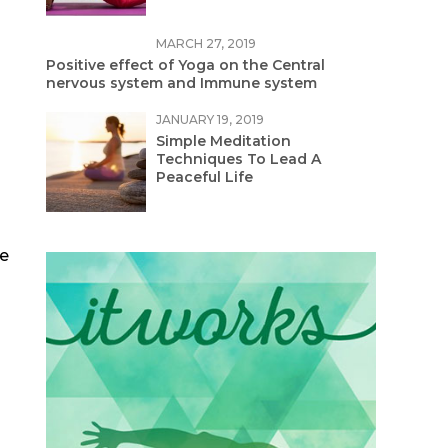
MARCH 27, 2019
Positive effect of Yoga on the Central
nervous system and Immune system
JANUARY 19, 2019
Simple Meditation
Techniques To Lead A
Peaceful Life
he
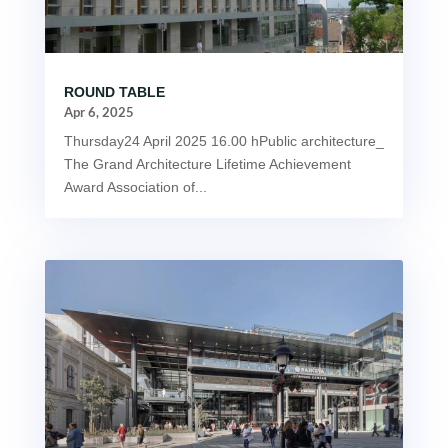
ROUND TABLE
Apr 6, 2025
Thursday24 April 2025 16.00 hPublic architecture_
The Grand Architecture Lifetime Achievement
Award Association of...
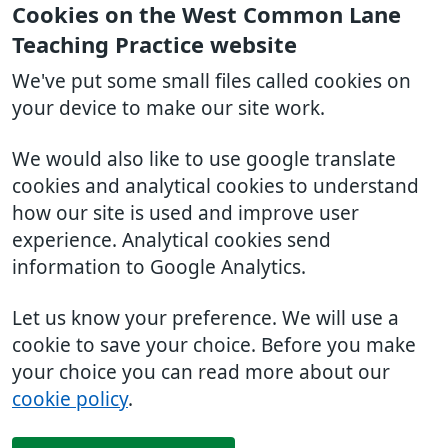
Cookies on the West Common Lane
Teaching Practice website
We've put some small files called cookies on
your device to make our site work.
We would also like to use google translate
cookies and analytical cookies to understand
how our site is used and improve user
experience. Analytical cookies send
information to Google Analytics.
Let us know your preference. We will use a
cookie to save your choice. Before you make
your choice you can read more about our
cookie policy
.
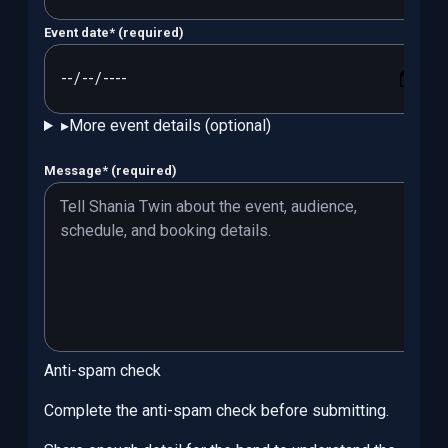
Event date
*
(required)
▸
More event details (optional)
Message
*
(required)
Anti-spam check
Complete the anti-spam check before submitting.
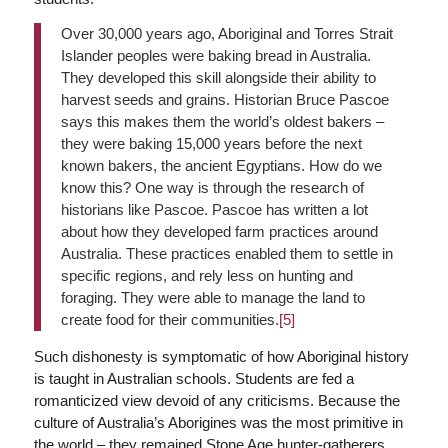
Over 30,000 years ago, Aboriginal and Torres Strait
Islander peoples were baking bread in Australia.
They developed this skill alongside their ability to
harvest seeds and grains. Historian Bruce Pascoe
says this makes them the world’s oldest bakers –
they were baking 15,000 years before the next
known bakers, the ancient Egyptians. How do we
know this? One way is through the research of
historians like Pascoe. Pascoe has written a lot
about how they developed farm practices around
Australia. These practices enabled them to settle in
specific regions, and rely less on hunting and
foraging. They were able to manage the land to
create food for their communities.
[5]
Such dishonesty is symptomatic of how Aboriginal history
is taught in Australian schools. Students are fed a
romanticized view devoid of any criticisms. Because the
culture of Australia’s Aborigines was the most primitive in
the world – they remained Stone Age hunter-gatherers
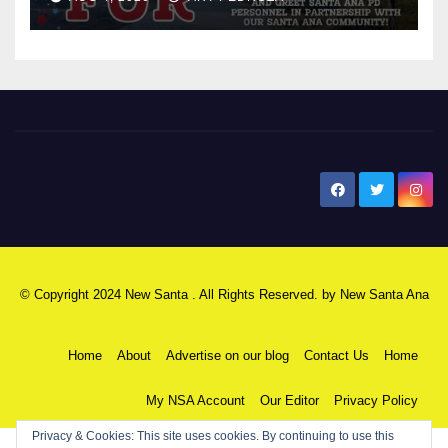
New Santa Ana
© Copyright 2024 New Santa . All Rights Reserved. by
New Santa Ana
Home
About
Advertise on our blog
Contact Us
Home
My NSA Account
Our Editor
Privacy Policy
Privacy & Cookies: This site uses cookies. By continuing to use this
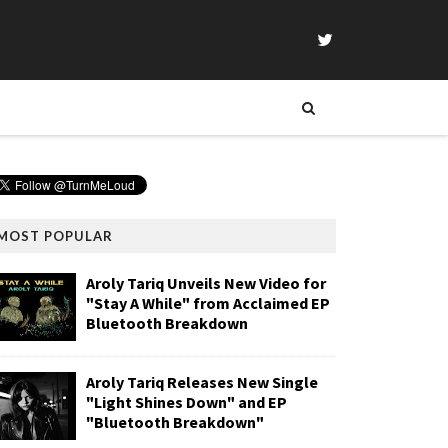
MOST POPULAR
Aroly Tariq Unveils New Video for
"Stay A While" from Acclaimed EP
Bluetooth Breakdown
Aroly Tariq Releases New Single
"Light Shines Down" and EP
"Bluetooth Breakdown"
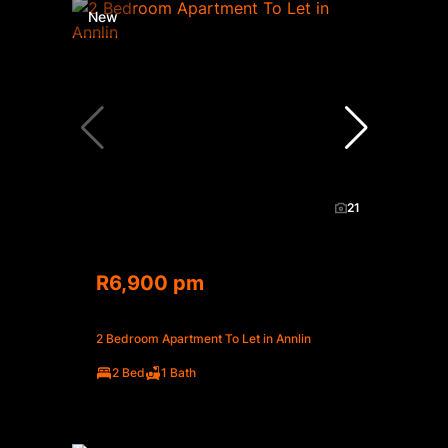
New
21
R6,900 pm
2 Bedroom Apartment To Let in Annlin
2 Bed
1 Bath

+--

Task to carry out: Reproduce, word for word, the text that follows each picture in all of the items above, leaving the pictures themselves out.

Output of the exercise:
MARCH 27, 2019
Positive effect of Yoga on the Central
nervous system and Immune system
JANUARY 19, 2019
Simple Meditation
Techniques To Lead A
Peaceful Life
he
ROUND TABLE
Apr 6, 2025
Thursday24 April 2025 16.00 hPublic architecture_
The Grand Architecture Lifetime Achievement
Award Association of...
Cookies on the West Common Lane
Teaching Practice website
We've put some small files called cookies on
your device to make our site work.
We would also like to use google translate
cookies and analytical cookies to understand
how our site is used and improve user
experience. Analytical cookies send
information to Google Analytics.
Let us know your preference. We will use a
cookie to save your choice. Before you make
your choice you can read more about our
cookie policy
.
Event date
*
(required)
▸
More event details (optional)
Message
*
(required)
Anti-spam check
Complete the anti-spam check before submitting.
Over 30,000 years ago, Aboriginal and Torres Strait
Islander peoples were baking bread in Australia.
They developed this skill alongside their ability to
harvest seeds and grains. Historian Bruce Pascoe
says this makes them the world’s oldest bakers –
they were baking 15,000 years before the next
known bakers, the ancient Egyptians. How do we
know this? One way is through the research of
historians like Pascoe. Pascoe has written a lot
about how they developed farm practices around
Australia. These practices enabled them to settle in
specific regions, and rely less on hunting and
foraging. They were able to manage the land to
create food for their communities.
[5]
Such dishonesty is symptomatic of how Aboriginal history
is taught in Australian schools. Students are fed a
romanticized view devoid of any criticisms. Because the
culture of Australia’s Aborigines was the most primitive in
the world – they remained Stone Age hunter-gatherers
New Santa Ana
© Copyright 2024 New Santa . All Rights Reserved. by
New Santa Ana
Home
About
Advertise on our blog
Contact Us
Home
My NSA Account
Our Editor
Privacy Policy
Privacy & Cookies: This site uses cookies. By continuing to use this
MOST POPULAR
Aroly Tariq Unveils New Video for
"Stay A While" from Acclaimed EP
Bluetooth Breakdown
Aroly Tariq Releases New Single
"Light Shines Down" and EP
"Bluetooth Breakdown"
New
21
R6,900 pm
2 Bedroom Apartment To Let in Annlin
2 Bed
1 Bath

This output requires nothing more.